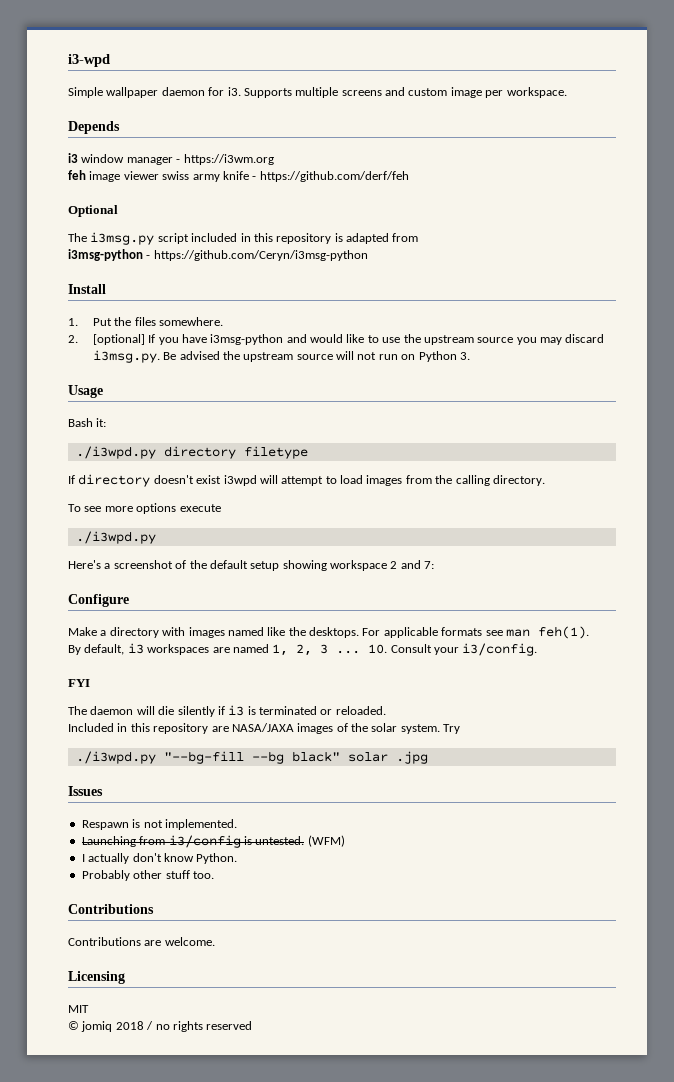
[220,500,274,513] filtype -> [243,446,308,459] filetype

--

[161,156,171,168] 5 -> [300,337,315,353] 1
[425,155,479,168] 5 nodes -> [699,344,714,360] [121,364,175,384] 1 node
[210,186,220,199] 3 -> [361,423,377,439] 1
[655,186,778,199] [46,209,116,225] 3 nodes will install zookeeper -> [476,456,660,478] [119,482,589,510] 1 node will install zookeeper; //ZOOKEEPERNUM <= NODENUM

### What you will do
Only those lines of the entries above that run from the line containing "[210,186,220,199] 3 -> [361,423,377,439] 1" to the line containing "[655,186,778,199] [46,209,116,225] 3", both included, should be transcribed exactly.

### Exercise output
[210,186,220,199] 3 -> [361,423,377,439] 1
[655,186,778,199] [46,209,116,225] 3 nodes will install zookeeper -> [476,456,660,478] [119,482,589,510] 1 node will install zookeeper; //ZOOKEEPERNUM <= NODENUM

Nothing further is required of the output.